One of the first things we figured out about being/the real/ a thing was that it is transcategorical, which is easiest to visualize by saying that it can never be a node or a branch on a Porphyrian tree. So long as you are trying to grasp it by the rules of definition you will never locate all that you mean by it. That cluster of ideas that the Greeks tried to catch with on or the Latinate with ens is just as appropriate to the top of the tree as to the bottom, since only the lowest level of the tree escapes logical existence and only the highest level of the tree can be said of all things. There is even a reason to put it somewhere midstream in the tree, as when philosophers divide “being” into “real being” and “mental being”.
Some responses and corollaries that have been drawn from this:
1.) We can see “the one” as both the one in number and what includes all things, and all that arises between as our concepts. So taken, The One is beyond all conceptualization. The One bookends conceptualization and allows it to progress from some point and terminate at some point. But the “generalization” we depart from is not continuous with the conceptualizations that it gives rise to, neither is the “particular” we converge on. The scare quotes are to recognize that being is neither general nor particular, and there is an important sense in which nothing is in such categories.
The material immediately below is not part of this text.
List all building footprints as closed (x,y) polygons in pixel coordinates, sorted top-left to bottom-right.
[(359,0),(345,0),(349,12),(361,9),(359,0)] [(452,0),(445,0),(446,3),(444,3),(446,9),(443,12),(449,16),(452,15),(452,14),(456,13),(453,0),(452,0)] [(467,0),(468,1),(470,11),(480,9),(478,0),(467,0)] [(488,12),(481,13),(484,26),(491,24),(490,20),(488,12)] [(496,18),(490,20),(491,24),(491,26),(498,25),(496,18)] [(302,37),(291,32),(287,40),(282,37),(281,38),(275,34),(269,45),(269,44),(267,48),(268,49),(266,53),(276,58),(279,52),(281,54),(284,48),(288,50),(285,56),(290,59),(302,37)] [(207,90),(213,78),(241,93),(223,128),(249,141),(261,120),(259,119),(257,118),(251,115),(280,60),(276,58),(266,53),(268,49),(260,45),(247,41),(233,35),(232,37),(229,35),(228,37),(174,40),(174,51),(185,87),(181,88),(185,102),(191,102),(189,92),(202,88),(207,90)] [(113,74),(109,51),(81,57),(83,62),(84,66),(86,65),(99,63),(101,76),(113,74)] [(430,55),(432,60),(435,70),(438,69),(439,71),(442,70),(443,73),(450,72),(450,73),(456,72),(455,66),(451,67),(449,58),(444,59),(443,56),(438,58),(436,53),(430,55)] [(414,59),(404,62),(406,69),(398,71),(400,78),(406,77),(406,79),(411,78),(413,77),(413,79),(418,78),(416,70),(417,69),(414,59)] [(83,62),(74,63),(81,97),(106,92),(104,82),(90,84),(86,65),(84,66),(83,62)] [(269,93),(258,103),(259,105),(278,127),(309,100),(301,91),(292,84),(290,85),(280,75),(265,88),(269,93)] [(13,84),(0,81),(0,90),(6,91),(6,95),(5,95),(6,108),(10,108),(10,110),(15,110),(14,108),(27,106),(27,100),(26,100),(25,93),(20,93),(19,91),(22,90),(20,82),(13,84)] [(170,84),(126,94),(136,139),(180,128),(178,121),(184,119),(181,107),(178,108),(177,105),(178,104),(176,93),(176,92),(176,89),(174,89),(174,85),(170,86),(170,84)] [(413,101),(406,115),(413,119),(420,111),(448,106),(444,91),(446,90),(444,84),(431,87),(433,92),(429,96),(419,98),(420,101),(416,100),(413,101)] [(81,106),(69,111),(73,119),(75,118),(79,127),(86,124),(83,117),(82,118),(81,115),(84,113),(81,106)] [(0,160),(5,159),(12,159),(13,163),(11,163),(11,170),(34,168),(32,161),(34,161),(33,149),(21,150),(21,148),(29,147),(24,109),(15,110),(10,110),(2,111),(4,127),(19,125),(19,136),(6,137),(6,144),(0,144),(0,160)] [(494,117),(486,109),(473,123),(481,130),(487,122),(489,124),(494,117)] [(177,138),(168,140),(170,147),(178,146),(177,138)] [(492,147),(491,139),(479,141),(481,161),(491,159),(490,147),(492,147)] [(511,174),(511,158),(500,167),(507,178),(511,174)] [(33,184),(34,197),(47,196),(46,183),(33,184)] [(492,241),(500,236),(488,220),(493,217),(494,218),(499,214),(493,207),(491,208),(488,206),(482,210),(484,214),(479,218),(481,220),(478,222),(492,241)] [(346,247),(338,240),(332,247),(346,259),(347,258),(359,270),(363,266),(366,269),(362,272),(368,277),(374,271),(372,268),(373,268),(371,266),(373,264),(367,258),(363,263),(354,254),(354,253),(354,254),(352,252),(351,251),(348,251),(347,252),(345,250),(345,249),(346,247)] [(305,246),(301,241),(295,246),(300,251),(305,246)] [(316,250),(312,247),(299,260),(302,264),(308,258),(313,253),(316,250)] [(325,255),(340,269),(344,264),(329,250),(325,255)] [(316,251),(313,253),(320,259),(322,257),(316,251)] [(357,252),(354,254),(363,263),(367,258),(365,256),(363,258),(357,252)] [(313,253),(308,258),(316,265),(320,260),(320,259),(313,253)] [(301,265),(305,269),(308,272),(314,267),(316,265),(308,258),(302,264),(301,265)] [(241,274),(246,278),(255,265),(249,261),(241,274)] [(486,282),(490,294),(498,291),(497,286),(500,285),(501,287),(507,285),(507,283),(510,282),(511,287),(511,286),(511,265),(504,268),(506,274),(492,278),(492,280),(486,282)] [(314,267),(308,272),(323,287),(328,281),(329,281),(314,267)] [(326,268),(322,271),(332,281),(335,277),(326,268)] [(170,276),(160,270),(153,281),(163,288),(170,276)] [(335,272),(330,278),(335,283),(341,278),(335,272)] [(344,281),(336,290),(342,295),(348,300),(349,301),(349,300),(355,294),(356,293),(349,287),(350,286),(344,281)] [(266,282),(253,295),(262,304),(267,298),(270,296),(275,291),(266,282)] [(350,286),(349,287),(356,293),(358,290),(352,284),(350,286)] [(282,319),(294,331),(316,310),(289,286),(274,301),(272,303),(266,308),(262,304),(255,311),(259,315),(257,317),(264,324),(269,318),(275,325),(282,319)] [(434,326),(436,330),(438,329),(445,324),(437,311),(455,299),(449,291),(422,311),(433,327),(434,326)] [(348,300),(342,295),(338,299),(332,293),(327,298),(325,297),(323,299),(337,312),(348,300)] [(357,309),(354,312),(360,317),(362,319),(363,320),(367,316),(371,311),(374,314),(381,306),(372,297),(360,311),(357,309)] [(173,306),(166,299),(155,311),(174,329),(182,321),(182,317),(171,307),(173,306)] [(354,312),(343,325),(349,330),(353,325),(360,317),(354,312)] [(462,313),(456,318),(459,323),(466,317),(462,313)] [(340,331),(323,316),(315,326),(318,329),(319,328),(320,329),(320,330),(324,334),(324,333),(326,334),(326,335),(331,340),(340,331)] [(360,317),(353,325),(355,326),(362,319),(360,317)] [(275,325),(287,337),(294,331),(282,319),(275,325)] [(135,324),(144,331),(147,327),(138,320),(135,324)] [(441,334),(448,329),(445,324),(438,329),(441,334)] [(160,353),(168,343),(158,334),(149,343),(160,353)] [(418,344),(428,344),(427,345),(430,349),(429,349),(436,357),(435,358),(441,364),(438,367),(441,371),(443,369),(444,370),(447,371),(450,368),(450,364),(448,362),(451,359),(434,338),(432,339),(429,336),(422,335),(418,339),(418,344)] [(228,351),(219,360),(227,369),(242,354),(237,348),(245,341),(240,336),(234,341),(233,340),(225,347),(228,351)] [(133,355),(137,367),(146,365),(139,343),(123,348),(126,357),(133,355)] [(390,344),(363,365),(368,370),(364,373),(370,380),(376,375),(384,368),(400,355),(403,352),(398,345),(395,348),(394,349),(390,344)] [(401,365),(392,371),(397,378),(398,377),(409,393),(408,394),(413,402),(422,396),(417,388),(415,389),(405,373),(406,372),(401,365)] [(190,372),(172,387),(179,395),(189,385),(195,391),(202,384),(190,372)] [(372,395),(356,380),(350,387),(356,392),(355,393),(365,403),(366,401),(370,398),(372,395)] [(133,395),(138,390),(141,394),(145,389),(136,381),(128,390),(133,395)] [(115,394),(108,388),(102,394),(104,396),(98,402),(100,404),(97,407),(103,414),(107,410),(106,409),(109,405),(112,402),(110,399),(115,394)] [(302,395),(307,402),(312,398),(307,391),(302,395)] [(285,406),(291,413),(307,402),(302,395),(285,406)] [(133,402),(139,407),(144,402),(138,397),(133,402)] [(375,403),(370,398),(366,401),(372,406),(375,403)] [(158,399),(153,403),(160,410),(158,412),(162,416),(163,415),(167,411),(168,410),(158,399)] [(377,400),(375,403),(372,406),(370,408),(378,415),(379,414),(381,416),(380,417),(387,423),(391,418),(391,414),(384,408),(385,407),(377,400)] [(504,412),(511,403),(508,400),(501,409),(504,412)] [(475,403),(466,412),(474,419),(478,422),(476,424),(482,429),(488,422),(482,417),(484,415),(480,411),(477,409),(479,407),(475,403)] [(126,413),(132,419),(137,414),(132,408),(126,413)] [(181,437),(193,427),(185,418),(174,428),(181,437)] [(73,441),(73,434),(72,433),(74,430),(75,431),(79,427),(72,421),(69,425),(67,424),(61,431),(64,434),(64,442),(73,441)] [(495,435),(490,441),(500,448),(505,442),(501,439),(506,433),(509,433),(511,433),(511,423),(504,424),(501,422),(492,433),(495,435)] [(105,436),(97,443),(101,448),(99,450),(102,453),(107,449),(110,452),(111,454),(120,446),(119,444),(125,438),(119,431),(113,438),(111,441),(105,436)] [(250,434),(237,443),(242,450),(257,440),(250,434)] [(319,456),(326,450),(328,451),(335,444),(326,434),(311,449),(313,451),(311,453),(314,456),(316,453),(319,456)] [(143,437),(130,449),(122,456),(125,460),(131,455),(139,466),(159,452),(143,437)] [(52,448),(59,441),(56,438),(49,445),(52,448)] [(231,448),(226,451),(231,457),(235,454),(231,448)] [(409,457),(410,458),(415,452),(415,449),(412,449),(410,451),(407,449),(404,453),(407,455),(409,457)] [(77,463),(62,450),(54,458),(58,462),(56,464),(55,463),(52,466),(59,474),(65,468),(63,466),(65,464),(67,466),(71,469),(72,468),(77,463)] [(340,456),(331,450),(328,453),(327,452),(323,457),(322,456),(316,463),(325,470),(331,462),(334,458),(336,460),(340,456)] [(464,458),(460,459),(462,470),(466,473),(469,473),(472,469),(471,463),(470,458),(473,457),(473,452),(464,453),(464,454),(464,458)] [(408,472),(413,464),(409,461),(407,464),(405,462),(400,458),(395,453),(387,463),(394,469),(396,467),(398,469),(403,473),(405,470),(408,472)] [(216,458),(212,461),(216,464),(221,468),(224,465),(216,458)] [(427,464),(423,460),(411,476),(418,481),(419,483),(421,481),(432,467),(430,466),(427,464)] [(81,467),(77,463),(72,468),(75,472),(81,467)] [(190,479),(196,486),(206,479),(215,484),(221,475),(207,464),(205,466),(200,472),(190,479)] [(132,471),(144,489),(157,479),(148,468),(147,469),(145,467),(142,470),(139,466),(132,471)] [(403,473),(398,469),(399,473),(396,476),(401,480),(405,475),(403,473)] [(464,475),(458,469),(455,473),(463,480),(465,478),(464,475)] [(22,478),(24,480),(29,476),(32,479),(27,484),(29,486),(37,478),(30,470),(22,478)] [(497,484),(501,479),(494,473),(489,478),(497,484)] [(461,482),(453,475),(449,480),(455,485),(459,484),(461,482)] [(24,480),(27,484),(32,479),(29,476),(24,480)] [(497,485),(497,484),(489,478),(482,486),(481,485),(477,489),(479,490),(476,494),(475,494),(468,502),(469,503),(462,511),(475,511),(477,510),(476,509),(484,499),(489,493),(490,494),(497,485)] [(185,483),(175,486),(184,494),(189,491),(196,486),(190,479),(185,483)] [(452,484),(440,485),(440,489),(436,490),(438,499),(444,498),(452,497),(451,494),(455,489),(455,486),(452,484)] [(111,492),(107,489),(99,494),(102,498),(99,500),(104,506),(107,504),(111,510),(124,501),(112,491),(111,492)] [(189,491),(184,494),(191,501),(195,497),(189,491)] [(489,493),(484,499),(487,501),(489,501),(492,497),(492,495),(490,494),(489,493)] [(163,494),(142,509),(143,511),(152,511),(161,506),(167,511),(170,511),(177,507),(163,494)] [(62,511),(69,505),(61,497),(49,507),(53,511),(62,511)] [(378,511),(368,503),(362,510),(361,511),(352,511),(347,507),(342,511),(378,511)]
2.) Being is most known to us, both because it is whatever is concrete taken in its concreteness, and whatever could be intelligible and therefore abstract. Man is a mind-body or soul-matter composite, but such a being would be a contradiction if the concrete and abstract had no nexus in reality.
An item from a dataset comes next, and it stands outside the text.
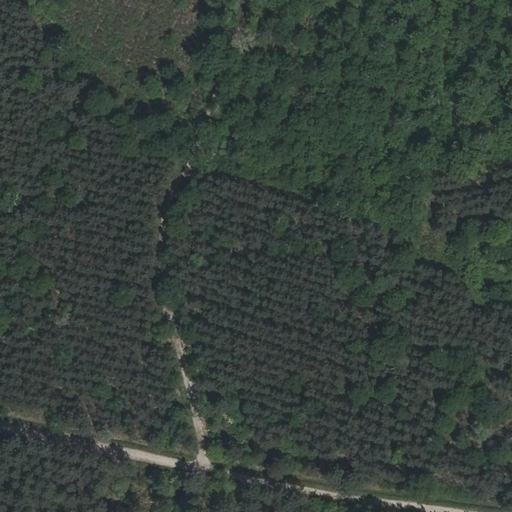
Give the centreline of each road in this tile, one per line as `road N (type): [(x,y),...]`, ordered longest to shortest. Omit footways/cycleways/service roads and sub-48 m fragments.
road 1 (track): [(209,470),(164,266),(168,224),(242,0)]
road 2 (track): [(0,426),(442,511)]
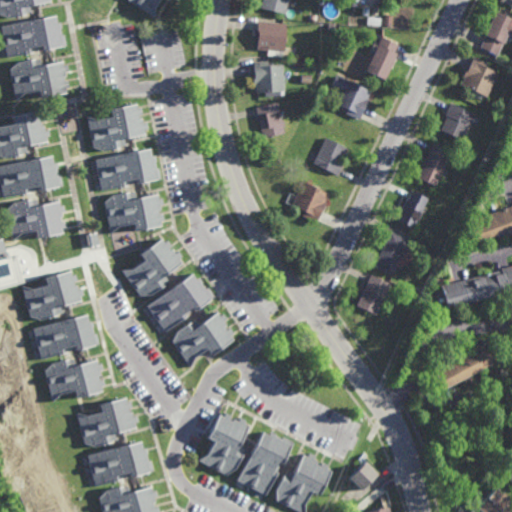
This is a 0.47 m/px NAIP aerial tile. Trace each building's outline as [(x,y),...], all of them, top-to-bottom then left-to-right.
[(48,0),(49,2),(28,7),(29,12),(23,13),(23,15),(7,18),(0,14),(0,0),(48,0)] [(156,0),(153,7),(153,18),(126,1),(125,0),(156,0)] [(288,0),(284,16),(259,9),(261,0),(288,0)] [(511,0),(511,4),(510,8),(496,1),(496,0),(511,0)] [(511,35),(506,32),(495,56),(477,48),(482,38),(480,37),(492,12),(511,21),(511,35)] [(390,27),(381,26),(383,15),(391,16),(390,27)] [(55,24),(59,23),(60,28),(58,29),(60,36),(63,35),(65,48),(40,52),(40,48),(36,49),(36,51),(32,52),(31,49),(30,50),(30,53),(6,58),(0,25),(54,16),(55,24)] [(379,26),(365,25),(366,18),(380,19),(379,26)] [(282,59),(265,57),(266,52),(255,51),(256,42),(254,42),(255,31),(256,31),(256,23),(285,26),(282,59)] [(383,82),(364,74),(379,37),(396,45),(392,54),(395,55),(383,82)] [(33,61),(38,60),(39,64),(61,61),(62,67),(66,66),(67,72),(63,73),(64,78),(61,79),(62,82),(67,81),(68,89),(64,90),(65,95),(38,99),(37,92),(22,94),(14,100),(9,69),(13,63),(16,61),(32,58),(33,61)] [(496,74),(484,99),(458,86),(462,77),(460,77),(463,70),(465,70),(471,58),(484,64),(482,67),(496,74)] [(266,67),(281,66),(283,93),(254,95),(254,87),(252,87),(251,77),(253,76),(252,64),(265,63),(266,67)] [(309,85),(299,84),(300,76),(310,76),(309,85)] [(364,109),(362,108),(357,117),(332,106),(339,91),(331,87),(336,76),(370,92),(366,101),(368,102),(364,109)] [(128,107),(133,106),(134,108),(142,107),(142,112),(137,113),(138,116),(141,115),(142,121),(147,120),(148,126),(143,127),(144,133),(123,136),(123,141),(117,143),(117,144),(102,149),(92,145),(86,114),(96,116),(110,113),(109,105),(127,101),(128,107)] [(280,119),(282,119),(283,124),(281,124),(283,131),(261,136),(256,117),(254,109),(277,103),(280,119)] [(463,139),(440,128),(447,114),(446,113),(450,104),(474,116),(463,139)] [(42,113),(43,120),(39,121),(40,124),(42,123),(43,128),(48,127),(49,135),(45,136),(46,140),(24,144),(25,151),(4,157),(0,155),(0,124),(12,122),(10,113),(36,108),(37,114),(42,113)] [(486,118),(483,117),(482,118),(477,115),(480,109),(489,113),(486,118)] [(337,172),(312,161),(324,136),(346,146),(339,160),(342,162),(337,172)] [(436,184),(416,175),(432,141),(451,150),(436,184)] [(154,159),(152,160),(153,166),(156,165),(159,177),(136,182),(135,176),(131,177),(131,181),(125,182),(126,184),(101,190),(95,157),(148,145),(150,153),(152,153),(154,159)] [(52,161),(55,160),(57,166),(55,167),(57,173),(59,172),(62,184),(38,190),(36,183),(32,184),(33,189),(28,190),(28,191),(3,197),(0,183),(0,164),(34,155),(50,153),(52,161)] [(315,222),(300,215),(303,210),(289,203),(301,180),(327,192),(323,200),(324,201),(315,222)] [(445,189),(440,187),(443,181),(448,184),(445,189)] [(128,196),(153,192),(154,196),(159,195),(160,202),(156,203),(157,208),(154,208),(155,212),(159,212),(161,219),(157,219),(158,224),(133,229),(131,221),(118,224),(109,231),(103,200),(111,192),(127,189),(128,196)] [(413,226),(396,218),(406,197),(407,198),(411,189),(427,196),(413,226)] [(36,203),(56,199),(58,204),(62,203),(64,210),(59,211),(60,215),(57,216),(58,220),(64,219),(65,225),(60,226),(61,232),(35,238),(33,230),(20,233),(12,239),(5,209),(12,201),(29,197),(29,199),(35,198),(36,203)] [(511,224),(475,236),(469,217),(511,202),(511,224)] [(392,273),(373,264),(390,229),(407,237),(392,273)] [(416,244),(410,241),(414,233),(419,235),(418,237),(419,238),(416,244)] [(161,241),(164,238),(168,243),(165,246),(168,249),(169,248),(173,252),(176,249),(180,255),(177,257),(179,261),(161,274),(165,279),(160,282),(161,283),(149,293),(139,294),(120,269),(131,268),(143,258),(138,252),(158,237),(161,241)] [(411,258),(405,255),(408,248),(414,251),(411,258)] [(511,290),(511,291),(509,286),(503,288),(504,290),(445,304),(440,284),(460,279),(497,270),(497,268),(511,264),(511,290)] [(70,274),(74,273),(75,279),(72,280),(73,284),(76,284),(77,288),(80,288),(82,294),(78,295),(80,299),(58,305),(60,312),(54,313),(54,314),(38,318),(29,316),(21,285),(31,288),(44,284),(42,276),(69,269),(70,274)] [(193,278),(197,276),(200,281),(199,281),(204,287),(206,286),(212,295),(192,309),(189,305),(186,308),(188,311),(183,314),(184,315),(164,331),(145,304),(188,272),(193,278)] [(375,314),(355,304),(370,273),(390,283),(375,314)] [(221,313),(225,317),(221,320),(224,324),(222,326),(225,330),(229,327),(232,332),(229,335),(232,339),(209,354),(205,348),(193,356),(189,367),(171,340),(174,330),(188,321),(188,322),(193,318),(197,323),(215,311),(218,315),(221,313)] [(86,320),(90,319),(92,325),(91,326),(93,332),(95,332),(98,343),(74,350),(73,345),(69,346),(69,349),(64,350),(65,351),(40,358),(32,328),(84,313),(86,320)] [(441,387),(431,369),(488,339),(497,358),(441,387)] [(74,365),(95,359),(96,363),(101,362),(102,368),(97,369),(99,374),(96,375),(97,380),(101,379),(103,384),(99,386),(100,391),(74,397),(73,390),(59,392),(51,401),(43,370),(50,363),(66,358),(66,359),(72,358),(74,365)] [(100,412),(98,404),(124,397),(125,402),(130,400),(131,407),(127,408),(128,412),(131,411),(132,416),(136,415),(137,421),(134,422),(135,425),(112,431),(115,439),(109,441),(109,442),(93,446),(83,442),(75,412),(86,416),(100,412)] [(226,419),(231,421),(233,418),(237,421),(238,417),(244,420),(242,424),(246,426),(236,446),(243,449),(240,454),(242,455),(236,468),(226,474),(199,459),(205,455),(211,442),(204,438),(217,413),(222,416),(224,413),(228,415),(226,419)] [(281,438),(282,436),(291,441),(287,449),(289,450),(283,461),(279,459),(277,464),(279,466),(277,470),(278,471),(266,494),(238,479),(251,456),(248,455),(260,432),(267,436),(270,431),(275,434),(274,435),(281,438)] [(146,453),(144,454),(146,461),(148,460),(151,471),(130,477),(129,473),(124,474),(124,476),(119,478),(119,479),(95,486),(86,455),(139,441),(141,449),(144,448),(146,453)] [(314,458),(318,460),(317,463),(321,465),(323,462),(328,464),(326,467),(331,469),(320,494),(312,490),(305,503),(305,511),(301,511),(277,500),(277,489),(284,474),(285,474),(287,470),(293,473),(303,453),(308,455),(309,452),(316,455),(314,458)] [(360,489),(348,477),(365,460),(377,473),(360,489)] [(151,489),(155,488),(157,495),(153,496),(155,501),(152,501),(153,506),(157,505),(159,511),(156,511),(100,511),(97,498),(105,490),(121,486),(121,488),(127,486),(129,491),(150,485),(151,489)] [(500,511),(483,511),(478,508),(493,487),(501,493),(503,491),(509,496),(507,499),(509,500),(500,511)]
3.) Critical philosophy cannot be an attempt to bracket possible knowables, since being is known and it cannot be bracketed. We have a chance at a critical philosophy from a claim about what sort of concepts cannot be linked together, since concepts need to be capable of being conduits from being to being, form the “general” or the “particular”.
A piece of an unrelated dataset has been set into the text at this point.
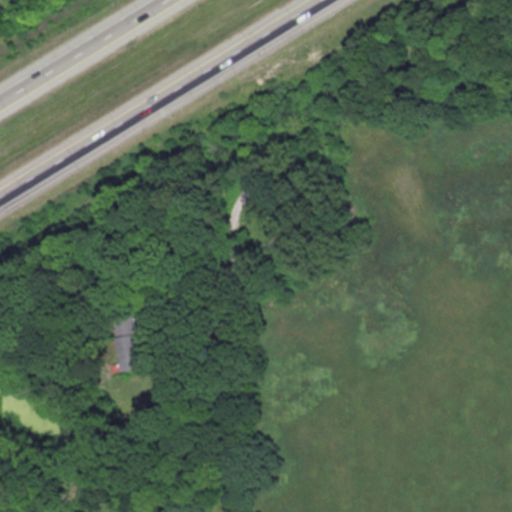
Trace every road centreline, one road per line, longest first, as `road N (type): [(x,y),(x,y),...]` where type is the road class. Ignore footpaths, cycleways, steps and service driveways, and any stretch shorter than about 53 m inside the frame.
road 1 (motorway): [(0,203),(331,0)]
road 2 (residential): [(255,261),(233,280),(226,220),(248,190),(275,182),(289,196),(289,223),(255,261)]
road 3 (residential): [(233,280),(239,511)]
road 4 (motorway): [(173,0),(0,106)]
4.) The Phaedo account of causality gives a crucial role of abstractions/ things in themselves in causing the concrete or particular actions, e.g. nothing is living except by the presence of life. This leaves open the possibility of further refinement while still insisting that no further refinement eliminates the character of the abstract that causes. We eventually range all actions under the causality of the good, which, like one and being, is beyond both ends of the Porphyrian tree.